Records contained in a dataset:
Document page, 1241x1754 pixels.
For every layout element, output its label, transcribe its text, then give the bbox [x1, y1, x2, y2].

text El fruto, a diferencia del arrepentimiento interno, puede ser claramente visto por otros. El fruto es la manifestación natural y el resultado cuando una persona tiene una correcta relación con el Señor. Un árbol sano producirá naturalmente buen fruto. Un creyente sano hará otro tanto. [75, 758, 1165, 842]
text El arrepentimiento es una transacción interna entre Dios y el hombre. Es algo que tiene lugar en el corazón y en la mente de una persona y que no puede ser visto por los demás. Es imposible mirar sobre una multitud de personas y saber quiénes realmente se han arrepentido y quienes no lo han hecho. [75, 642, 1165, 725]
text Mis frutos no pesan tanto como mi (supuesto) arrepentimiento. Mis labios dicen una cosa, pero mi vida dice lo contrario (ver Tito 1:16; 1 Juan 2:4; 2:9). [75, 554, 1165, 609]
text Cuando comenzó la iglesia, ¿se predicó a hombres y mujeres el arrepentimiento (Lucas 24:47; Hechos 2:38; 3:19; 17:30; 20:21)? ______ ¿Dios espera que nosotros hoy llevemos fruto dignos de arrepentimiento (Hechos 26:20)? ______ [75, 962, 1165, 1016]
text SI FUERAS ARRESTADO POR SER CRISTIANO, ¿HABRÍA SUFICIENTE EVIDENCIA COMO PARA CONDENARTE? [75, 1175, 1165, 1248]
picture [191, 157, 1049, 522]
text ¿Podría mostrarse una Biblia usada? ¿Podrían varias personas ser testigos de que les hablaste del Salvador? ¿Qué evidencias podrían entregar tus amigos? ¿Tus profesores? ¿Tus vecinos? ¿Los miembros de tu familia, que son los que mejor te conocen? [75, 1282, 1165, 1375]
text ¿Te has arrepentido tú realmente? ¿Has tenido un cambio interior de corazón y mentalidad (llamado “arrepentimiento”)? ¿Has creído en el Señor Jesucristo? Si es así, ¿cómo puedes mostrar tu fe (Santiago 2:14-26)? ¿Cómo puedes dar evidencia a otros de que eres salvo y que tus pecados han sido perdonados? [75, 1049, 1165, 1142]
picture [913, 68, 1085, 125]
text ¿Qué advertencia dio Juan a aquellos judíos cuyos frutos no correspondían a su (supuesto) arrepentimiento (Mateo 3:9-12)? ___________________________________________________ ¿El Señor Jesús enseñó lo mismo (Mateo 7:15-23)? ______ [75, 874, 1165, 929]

TASK DESCRIPTION:
Transcribe all of the data, keeping every line identical.

RESULT OF THE TASK:
Document page, 1241x1754 pixels.
For every layout element, output its label, transcribe its text, then give the bbox [x1, y1, x2, y2].

text El fruto, a diferencia del arrepentimiento interno, puede ser claramente visto por otros. El fruto es la manifestación natural y el resultado cuando una persona tiene una correcta relación con el Señor. Un árbol sano producirá naturalmente buen fruto. Un creyente sano hará otro tanto. [75, 758, 1165, 842]
text El arrepentimiento es una transacción interna entre Dios y el hombre. Es algo que tiene lugar en el corazón y en la mente de una persona y que no puede ser visto por los demás. Es imposible mirar sobre una multitud de personas y saber quiénes realmente se han arrepentido y quienes no lo han hecho. [75, 642, 1165, 725]
text Mis frutos no pesan tanto como mi (supuesto) arrepentimiento. Mis labios dicen una cosa, pero mi vida dice lo contrario (ver Tito 1:16; 1 Juan 2:4; 2:9). [75, 554, 1165, 609]
text Cuando comenzó la iglesia, ¿se predicó a hombres y mujeres el arrepentimiento (Lucas 24:47; Hechos 2:38; 3:19; 17:30; 20:21)? ______ ¿Dios espera que nosotros hoy llevemos fruto dignos de arrepentimiento (Hechos 26:20)? ______ [75, 962, 1165, 1016]
text SI FUERAS ARRESTADO POR SER CRISTIANO, ¿HABRÍA SUFICIENTE EVIDENCIA COMO PARA CONDENARTE? [75, 1175, 1165, 1248]
picture [191, 157, 1049, 522]
text ¿Podría mostrarse una Biblia usada? ¿Podrían varias personas ser testigos de que les hablaste del Salvador? ¿Qué evidencias podrían entregar tus amigos? ¿Tus profesores? ¿Tus vecinos? ¿Los miembros de tu familia, que son los que mejor te conocen? [75, 1282, 1165, 1375]
text ¿Te has arrepentido tú realmente? ¿Has tenido un cambio interior de corazón y mentalidad (llamado “arrepentimiento”)? ¿Has creído en el Señor Jesucristo? Si es así, ¿cómo puedes mostrar tu fe (Santiago 2:14-26)? ¿Cómo puedes dar evidencia a otros de que eres salvo y que tus pecados han sido perdonados? [75, 1049, 1165, 1142]
picture [913, 68, 1085, 125]
text ¿Qué advertencia dio Juan a aquellos judíos cuyos frutos no correspondían a su (supuesto) arrepentimiento (Mateo 3:9-12)? ___________________________________________________ ¿El Señor Jesús enseñó lo mismo (Mateo 7:15-23)? ______ [75, 874, 1165, 929]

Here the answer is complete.